■ SOURCE RECORDS
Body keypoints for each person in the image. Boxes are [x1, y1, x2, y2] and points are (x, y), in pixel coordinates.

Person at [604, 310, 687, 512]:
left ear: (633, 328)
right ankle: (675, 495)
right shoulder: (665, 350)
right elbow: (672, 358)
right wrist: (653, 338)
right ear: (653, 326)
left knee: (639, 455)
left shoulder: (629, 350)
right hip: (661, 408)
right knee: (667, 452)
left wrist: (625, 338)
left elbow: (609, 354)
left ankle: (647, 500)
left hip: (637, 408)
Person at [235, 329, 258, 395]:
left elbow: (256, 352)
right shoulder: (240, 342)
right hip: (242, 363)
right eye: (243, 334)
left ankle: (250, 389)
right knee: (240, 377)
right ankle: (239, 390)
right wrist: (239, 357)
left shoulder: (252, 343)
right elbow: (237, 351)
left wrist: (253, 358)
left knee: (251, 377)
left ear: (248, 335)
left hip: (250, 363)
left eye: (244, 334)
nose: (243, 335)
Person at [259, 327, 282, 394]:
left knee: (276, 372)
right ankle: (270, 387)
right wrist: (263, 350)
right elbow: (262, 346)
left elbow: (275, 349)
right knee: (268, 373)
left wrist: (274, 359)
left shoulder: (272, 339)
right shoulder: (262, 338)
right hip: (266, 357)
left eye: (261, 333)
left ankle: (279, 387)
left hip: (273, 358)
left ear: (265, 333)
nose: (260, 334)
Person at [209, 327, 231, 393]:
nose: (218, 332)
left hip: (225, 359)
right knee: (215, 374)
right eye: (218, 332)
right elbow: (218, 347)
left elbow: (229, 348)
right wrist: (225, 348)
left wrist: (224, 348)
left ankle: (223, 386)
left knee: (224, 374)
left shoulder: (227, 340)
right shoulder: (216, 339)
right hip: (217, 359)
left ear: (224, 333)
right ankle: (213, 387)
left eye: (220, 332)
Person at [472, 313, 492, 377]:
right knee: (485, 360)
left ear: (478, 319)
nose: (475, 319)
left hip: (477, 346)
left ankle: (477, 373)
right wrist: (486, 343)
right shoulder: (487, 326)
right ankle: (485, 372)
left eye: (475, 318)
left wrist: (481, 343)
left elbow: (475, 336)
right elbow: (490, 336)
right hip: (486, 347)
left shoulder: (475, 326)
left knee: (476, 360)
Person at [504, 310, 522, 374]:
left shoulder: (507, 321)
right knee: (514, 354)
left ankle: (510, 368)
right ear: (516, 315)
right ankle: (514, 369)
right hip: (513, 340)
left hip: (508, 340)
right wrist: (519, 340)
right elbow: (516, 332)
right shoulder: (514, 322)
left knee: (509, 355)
...
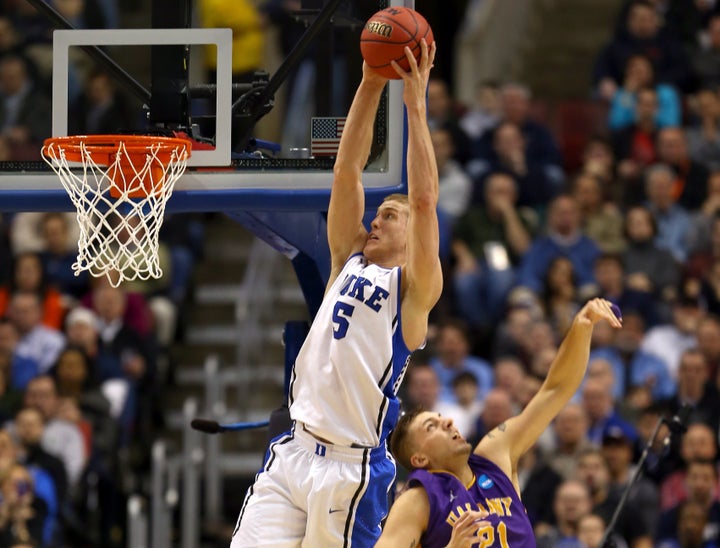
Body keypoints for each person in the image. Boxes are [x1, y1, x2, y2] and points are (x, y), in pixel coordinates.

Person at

■ TASK OBJECTIVE
From the line holding "right eye: (218, 332)" to the line holding "left ear: (224, 333)", inclusive, restate each line above exactly as written.

■ RESULT FOR THIS TASK
right eye: (218, 332)
right elbow: (218, 347)
left elbow: (229, 348)
right wrist: (225, 348)
left wrist: (224, 348)
left ankle: (223, 386)
left knee: (224, 374)
left shoulder: (227, 340)
right shoulder: (216, 339)
right hip: (217, 359)
left ear: (224, 333)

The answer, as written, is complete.